ROGER KIMBALL: Why Art Is Not ‘What You Can Get Away With.’

There is something peculiarly disengaged about aesthetic pleasure itself.

When it comes to our moral and sensory life, we are constantly reminded that we are creatures of lack: we are hungry and wish to eat, we see the good and know that we fall short.

But when we judge something to be beautiful, Kant says, the pleasure we take in that judgment is ideally an “entirely disinterested satisfaction.”

(It is worth recalling the difference between “disinterested” and “uninterested,” words that are often mistakenly conflated. We can be very interested in cultivating disinterested satisfaction.)

The great oddity about aesthetic judgment is that it provides satisfaction without the penalty exacted by desire. This accounts both for its power and for its limitation.

The power comes from the feeling of wholeness and integrity that a disinterested satisfaction involves.
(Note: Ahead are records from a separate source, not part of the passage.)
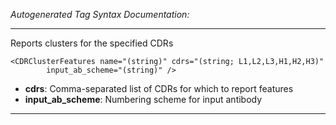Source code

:_Autogenerated Tag Syntax Documentation:_

---
Reports clusters for the specified CDRs

```
<CDRClusterFeatures name="(string)" cdrs="(string; L1,L2,L3,H1,H2,H3)"
        input_ab_scheme="(string)" />
```

-   **cdrs**: Comma-separated list of CDRs for which to report features
-   **input_ab_scheme**: Numbering scheme for input antibody

---

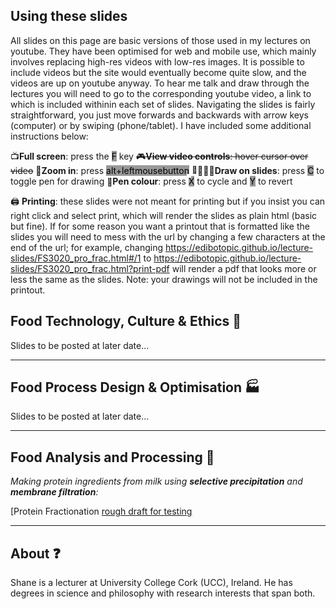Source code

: ## Using these slides
All slides on this page are basic versions of those used in my lectures on youtube. They have been optimised for web and mobile use, which mainly involves replacing high-res videos with low-res images. It is possible to include videos but the site would eventually become quite slow, and the videos are up on youtube anyway. To hear me talk and draw through the lectures you will need to go to the corresponding youtube video, a link to which is included withinin each set of slides. Navigating the slides is fairly straightforward, you just move forwards and backwards with arrow keys (computer) or by swiping (phone/tablet). I have included some additional instructions below:  
  
📺**Full screen**: press the <mark style="background-color: rgb(153, 153, 153);outline-color: white;outline-style: solid;">F</mark> key 
~~🎮**View video controls**: hover cursor over video~~ 
🔎**Zoom in**: press <mark style="background-color: rgb(153, 153, 153);outline-color: white;outline-style: solid;">alt+leftmousebutton</mark> 
👨‍🎨👩‍🎨**Draw on slides**: press <mark style="background-color: rgb(153, 153, 153);outline-color: white;outline-style: solid;">C</mark> to toggle pen for drawing 
🌈**Pen colour**: press <mark style="background-color: rgb(153, 153, 153);outline-color: white;outline-style: solid;">X</mark> to cycle and 
<mark style="background-color: rgb(153, 153, 153);outline-color: white;outline-style: solid;">Y</mark> to revert 

:printer: **Printing**: these slides were not meant for printing but if you insist you can right click and select print, which will render the slides as plain html (basic but fine). If for some reason you want a printout that is formatted like the slides you will need to mess with the url by changing a few characters at the end of the url; for example, changing https://edibotopic.github.io/lecture-slides/FS3020_pro_frac.html#/1 to https://edibotopic.github.io/lecture-slides/FS3020_pro_frac.html?print-pdf will render a pdf that looks more or less the same as the slides. Note: your drawings will not be included in the printout.

## Food Technology, Culture & Ethics :green_salad:
Slides to be posted at later date...

---

## Food Process Design & Optimisation :factory:
Slides to be posted at later date...

---

## Food Analysis and Processing :microscope:
*Making protein ingredients from milk using **selective precipitation** and **membrane filtration**:*

[Protein Fractionation [rough draft for testing](http://edibotopic.github.io/lecture-slides/FS3020_pro_frac.html)

---

## About :question:
Shane is a lecturer at University College Cork (UCC), Ireland. He has degrees in science and philosophy with research interests that span both.
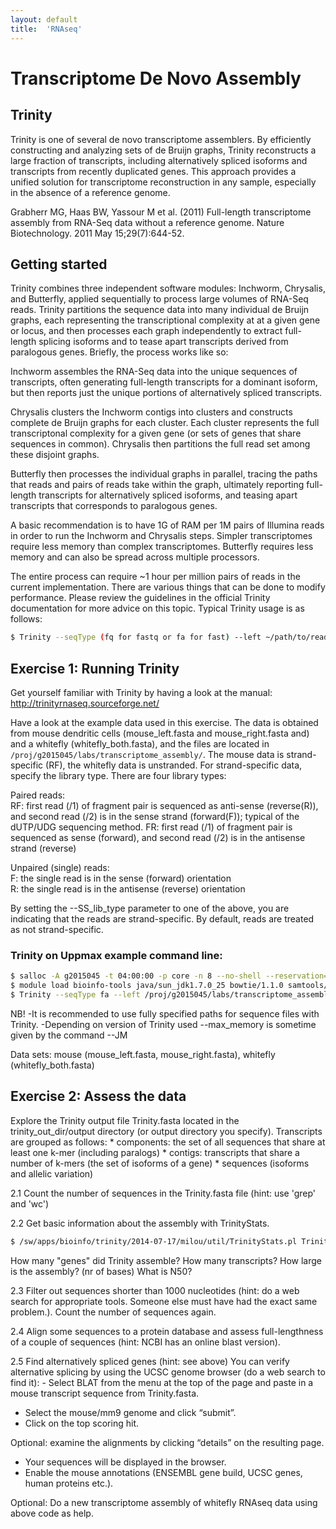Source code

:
 ```yaml
---
layout: default
title:  'RNAseq'
---
```


# Transcriptome De Novo Assembly

## Trinity

Trinity is one of several de novo transcriptome assemblers. By efficiently constructing and analyzing sets of de Bruijn graphs, Trinity reconstructs a large fraction of transcripts, including alternatively spliced isoforms and transcripts from recently duplicated genes.
This approach provides a unified solution for transcriptome reconstruction in any sample, especially in the absence of a reference genome.

Grabherr MG, Haas BW, Yassour M et al. (2011) Full-length transcriptome assembly from RNA-Seq data without a reference genome.
Nature Biotechnology.
2011 May 15;29(7):644-52.

## Getting started

Trinity combines three independent software modules: Inchworm, Chrysalis, and Butterfly, applied sequentially to process large volumes of RNA-Seq reads.
Trinity partitions the sequence data into many individual de Bruijn graphs, each representing the transcriptional complexity at at a given gene or locus, and then processes each graph independently to extract full-length splicing isoforms and to tease apart transcripts derived from paralogous genes.
Briefly, the process works like so:

Inchworm assembles the RNA-Seq data into the unique sequences of transcripts, often generating full-length transcripts for a dominant isoform, but then reports just the unique portions of alternatively spliced transcripts.

Chrysalis clusters the Inchworm contigs into clusters and constructs complete de Bruijn graphs for each cluster.
Each cluster represents the full transcriptonal complexity for a given gene (or sets of genes that share sequences in common).
Chrysalis then partitions the full read set among these disjoint graphs.

Butterfly then processes the individual graphs in parallel, tracing the paths that reads and pairs of reads take within the graph, ultimately reporting full-length transcripts for alternatively spliced isoforms, and teasing apart transcripts that corresponds to paralogous genes.

A basic recommendation is to have 1G of RAM per 1M pairs of Illumina reads in order to run the Inchworm and Chrysalis steps.
Simpler transcriptomes require less memory than complex transcriptomes.
Butterfly requires less memory and can also be spread across multiple processors.

The entire process can require ~1 hour per million pairs of reads in the current implementation.
There are various things that can be done to modify performance.
Please review the guidelines in the official Trinity documentation for more advice on this topic.
Typical Trinity usage is as follows:

```bash
$ Trinity --seqType (fq for fastq or fa for fast) --left ~/path/to/reads_1.fq --right ~/path/to/reads_2.fq (or --single for single reads) --CPU 4 --output ~/path/to/output_dir
```

## Exercise 1: Running Trinity

Get yourself familiar with Trinity by having a look at the manual: http://trinityrnaseq.sourceforge.net/

Have a look at the example data used in this exercise.
The data is obtained from mouse dendritic cells (mouse_left.fasta and mouse_right.fasta and) and a whitefly (whitefly_both.fasta), and the files are located in `/proj/g2015045/labs/transcriptome_assembly/`.
The mouse data is strand-specific (RF), the whitefly data is unstranded.
For strand-specific data, specify the library type.
There are four library types:

Paired reads:  
RF: first read (/1) of fragment pair is sequenced as anti-sense (reverse(R)), and second read (/2) is in the sense strand (forward(F)); typical of the dUTP/UDG sequencing method.
FR: first read (/1) of fragment pair is sequenced as sense (forward), and second read (/2) is in the antisense strand (reverse)  

Unpaired (single) reads:  
F: the single read is in the sense (forward) orientation  
R: the single read is in the antisense (reverse) orientation

By setting the --SS_lib_type parameter to one of the above, you are indicating that the reads are strand-specific.
By default, reads are treated as not strand-specific.

### Trinity on Uppmax example command line:
```bash
$ salloc -A g2015045 -t 04:00:00 -p core -n 8 --no-shell --reservation=g2015045_20151120 &
$ module load bioinfo-tools java/sun_jdk1.7.0_25 bowtie/1.1.0 samtools/0.1.19 trinity/2014-07-17
$ Trinity --seqType fa --left /proj/g2015045/labs/transcriptome_assembly/mouse_left.fasta --right /proj/g2015045/labs/transcriptome_assembly/mouse_right.fasta --SS_lib_type RF --CPU 8 --max_memory 16G --output trinity_out/
```

NB! -It is recommended to use fully specified paths for sequence files with Trinity.
    -Depending on version of Trinity used --max_memory is sometime given by the command --JM

Data sets: mouse (mouse_left.fasta, mouse_right.fasta), whitefly (whitefly_both.fasta)

## Exercise 2: Assess the data

Explore the Trinity output file Trinity.fasta located in the trinity_out_dir/output directory (or output directory you specify).
Transcripts are grouped as follows: * components: the set of all sequences that share at least one k-mer (including paralogs) * contigs: transcripts that share a number of k-mers (the set of isoforms of a gene) * sequences (isoforms and allelic variation)

2.1 Count the number of sequences in the Trinity.fasta file (hint: use 'grep' and 'wc')

2.2 Get basic information about the assembly with TrinityStats.
```bash
$ /sw/apps/bioinfo/trinity/2014-07-17/milou/util/TrinityStats.pl Trinity.fasta
```
How many "genes" did Trinity assemble? How many transcripts?
How large is the assembly? (nr of bases)
What is N50?

2.3 Filter out sequences shorter than 1000 nucleotides (hint: do a web search for appropriate tools. Someone else must have had the exact same problem.). Count the number of sequences again.

2.4 Align some sequences to a protein database and assess full-lengthness of a couple of sequences (hint: NCBI has an online blast version).

2.5 Find alternatively spliced genes (hint: see above) You can verify alternative splicing by using the UCSC genome browser (do a web search to find it): - Select BLAT from the menu at the top of the page and paste in a mouse transcript sequence from Trinity.fasta.
- Select the mouse/mm9 genome and click “submit”.
- Click on the top scoring hit.

Optional: examine the alignments by clicking “details” on the resulting page.
- Your sequences will be displayed in the browser.
- Enable the mouse annotations (ENSEMBL gene build, UCSC genes, human proteins etc.).

Optional: Do a new transcriptome assembly of whitefly RNAseq data using above code as help.

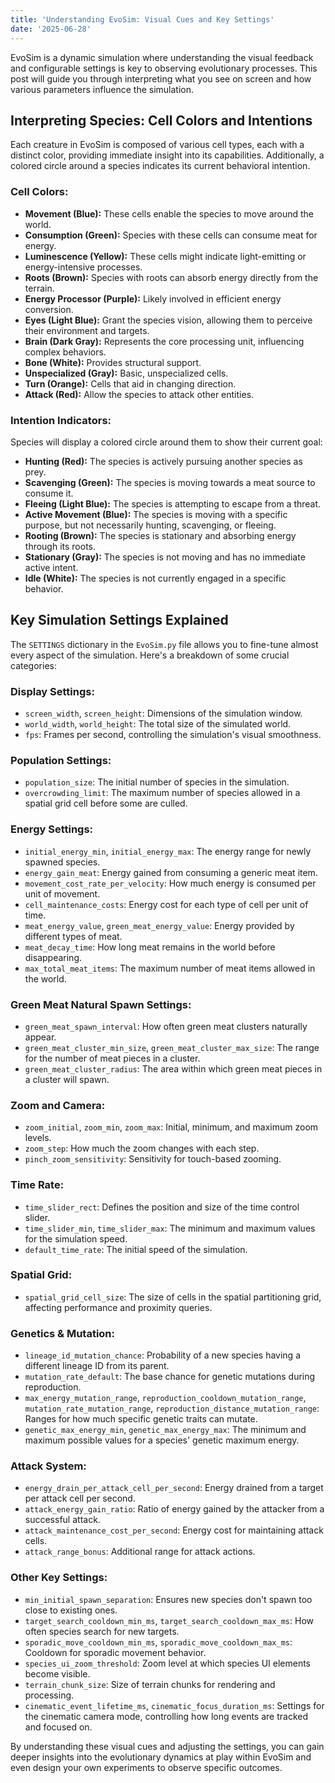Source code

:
 ```yaml
---
title: 'Understanding EvoSim: Visual Cues and Key Settings'
date: '2025-06-28'
---
```


EvoSim is a dynamic simulation where understanding the visual feedback and configurable settings is key to observing evolutionary processes. This post will guide you through interpreting what you see on screen and how various parameters influence the simulation.

## Interpreting Species: Cell Colors and Intentions

Each creature in EvoSim is composed of various cell types, each with a distinct color, providing immediate insight into its capabilities. Additionally, a colored circle around a species indicates its current behavioral intention.

### Cell Colors:

*   **Movement (Blue):** These cells enable the species to move around the world.
*   **Consumption (Green):** Species with these cells can consume meat for energy.
*   **Luminescence (Yellow):** These cells might indicate light-emitting or energy-intensive processes.
*   **Roots (Brown):** Species with roots can absorb energy directly from the terrain.
*   **Energy Processor (Purple):** Likely involved in efficient energy conversion.
*   **Eyes (Light Blue):** Grant the species vision, allowing them to perceive their environment and targets.
*   **Brain (Dark Gray):** Represents the core processing unit, influencing complex behaviors.
*   **Bone (White):** Provides structural support.
*   **Unspecialized (Gray):** Basic, unspecialized cells.
*   **Turn (Orange):** Cells that aid in changing direction.
*   **Attack (Red):** Allow the species to attack other entities.

### Intention Indicators:

Species will display a colored circle around them to show their current goal:

*   **Hunting (Red):** The species is actively pursuing another species as prey.
*   **Scavenging (Green):** The species is moving towards a meat source to consume it.
*   **Fleeing (Light Blue):** The species is attempting to escape from a threat.
*   **Active Movement (Blue):** The species is moving with a specific purpose, but not necessarily hunting, scavenging, or fleeing.
*   **Rooting (Brown):** The species is stationary and absorbing energy through its roots.
*   **Stationary (Gray):** The species is not moving and has no immediate active intent.
*   **Idle (White):** The species is not currently engaged in a specific behavior.

## Key Simulation Settings Explained

The `SETTINGS` dictionary in the `EvoSim.py` file allows you to fine-tune almost every aspect of the simulation. Here's a breakdown of some crucial categories:

### Display Settings:
*   `screen_width`, `screen_height`: Dimensions of the simulation window.
*   `world_width`, `world_height`: The total size of the simulated world.
*   `fps`: Frames per second, controlling the simulation's visual smoothness.

### Population Settings:
*   `population_size`: The initial number of species in the simulation.
*   `overcrowding_limit`: The maximum number of species allowed in a spatial grid cell before some are culled.

### Energy Settings:
*   `initial_energy_min`, `initial_energy_max`: The energy range for newly spawned species.
*   `energy_gain_meat`: Energy gained from consuming a generic meat item.
*   `movement_cost_rate_per_velocity`: How much energy is consumed per unit of movement.
*   `cell_maintenance_costs`: Energy cost for each type of cell per unit of time.
*   `meat_energy_value`, `green_meat_energy_value`: Energy provided by different types of meat.
*   `meat_decay_time`: How long meat remains in the world before disappearing.
*   `max_total_meat_items`: The maximum number of meat items allowed in the world.

### Green Meat Natural Spawn Settings:
*   `green_meat_spawn_interval`: How often green meat clusters naturally appear.
*   `green_meat_cluster_min_size`, `green_meat_cluster_max_size`: The range for the number of meat pieces in a cluster.
*   `green_meat_cluster_radius`: The area within which green meat pieces in a cluster will spawn.

### Zoom and Camera:
*   `zoom_initial`, `zoom_min`, `zoom_max`: Initial, minimum, and maximum zoom levels.
*   `zoom_step`: How much the zoom changes with each step.
*   `pinch_zoom_sensitivity`: Sensitivity for touch-based zooming.

### Time Rate:
*   `time_slider_rect`: Defines the position and size of the time control slider.
*   `time_slider_min`, `time_slider_max`: The minimum and maximum values for the simulation speed.
*   `default_time_rate`: The initial speed of the simulation.

### Spatial Grid:
*   `spatial_grid_cell_size`: The size of cells in the spatial partitioning grid, affecting performance and proximity queries.

### Genetics & Mutation:
*   `lineage_id_mutation_chance`: Probability of a new species having a different lineage ID from its parent.
*   `mutation_rate_default`: The base chance for genetic mutations during reproduction.
*   `max_energy_mutation_range`, `reproduction_cooldown_mutation_range`, `mutation_rate_mutation_range`, `reproduction_distance_mutation_range`: Ranges for how much specific genetic traits can mutate.
*   `genetic_max_energy_min`, `genetic_max_energy_max`: The minimum and maximum possible values for a species' genetic maximum energy.

### Attack System:
*   `energy_drain_per_attack_cell_per_second`: Energy drained from a target per attack cell per second.
*   `attack_energy_gain_ratio`: Ratio of energy gained by the attacker from a successful attack.
*   `attack_maintenance_cost_per_second`: Energy cost for maintaining attack cells.
*   `attack_range_bonus`: Additional range for attack actions.

### Other Key Settings:
*   `min_initial_spawn_separation`: Ensures new species don't spawn too close to existing ones.
*   `target_search_cooldown_min_ms`, `target_search_cooldown_max_ms`: How often species search for new targets.
*   `sporadic_move_cooldown_min_ms`, `sporadic_move_cooldown_max_ms`: Cooldown for sporadic movement behavior.
*   `species_ui_zoom_threshold`: Zoom level at which species UI elements become visible.
*   `terrain_chunk_size`: Size of terrain chunks for rendering and processing.
*   `cinematic_event_lifetime_ms`, `cinematic_focus_duration_ms`: Settings for the cinematic camera mode, controlling how long events are tracked and focused on.

By understanding these visual cues and adjusting the settings, you can gain deeper insights into the evolutionary dynamics at play within EvoSim and even design your own experiments to observe specific outcomes.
Pleasure without desire is pleasure unburdened by lack.

The limitation comes from the fact that, unburdened by lack, aesthetic pleasure is also unmoored from reality.

Precisely because it is disinterested, there is something deeply subjective about aesthetic pleasure. It can even be said that what we enjoy in aesthetic pleasure is not an object but our state of mind. Kant spoke in this context of “the free play of the imagination and the understanding”—it is “free” because it is unconstrained by interest or desire.

It is a curious fact that in his reflections on the nature of aesthetic judgment Kant is only incidentally interested in art. The examples of “pure beauty” he provides are notoriously trivial: sea shells, wall paper, musical fantasies, architectural ornamentation.

But Kant was not attempting to provide lessons in art appreciation. He was attempting to explain the mechanics of taste. It is not surprising that the “Critique of Judgment” became an important theoretical document for those interested in abstract art: on Kant’s view, the purest beauty was also the most formal.

In his 2002 review of C.P. Snow’s 1959 book, The Two Cultures and the Scientific RevolutionOrrin Judd of the Brothers Judd blog wrote:

As Snow notes, as late as say the 1850s, any reasonably well-educated, well-read, inquisitive man could speak knowledgeably about both science and the arts.  Man knew little enough that it was still possible for one to know nearly everything that was known and to have been exposed to all the religion, art, history–culture in general–that mattered.  But then with the pure science revolution of which Snow spoke–in biology and chemistry, but most of all in physics–suddenly a great deal of specialized training and education was necessary before one could be knowledgeable in each field.  Like priests of some ancient cult, scientists were separated out from the mass of men, elevated above them by their access to secret knowledge.  Even more annoying was the fact that even though they had moved beyond what the rest of us could readily understand, they could still listen to Bach or read Shakespeare and discuss it intelligently.  The reaction of their peers in the arts, or those who had been their peers, was to make their own fields of expertise as obscure as possible.  If Picasso couldn’t understand particle physics, he sure as hell wasn’t going to paint anything comprehensible, and if Joyce couldn’t pick up a scientific journal and read it, then no one was going to be able to read his books either.  And so grew the two cultures, the one real, the other manufactured, but both with elaborate and often counterintuitive theories, requiring years of study.

And thus we we end up with formulation of Tom Wolfe’s 1975 book, The Painted Word, where modern art exists almost solely to justify the theory behind it, and as Wolfe wrote, “In short: frankly, these days, without a theory to go with it, I can’t see a painting.”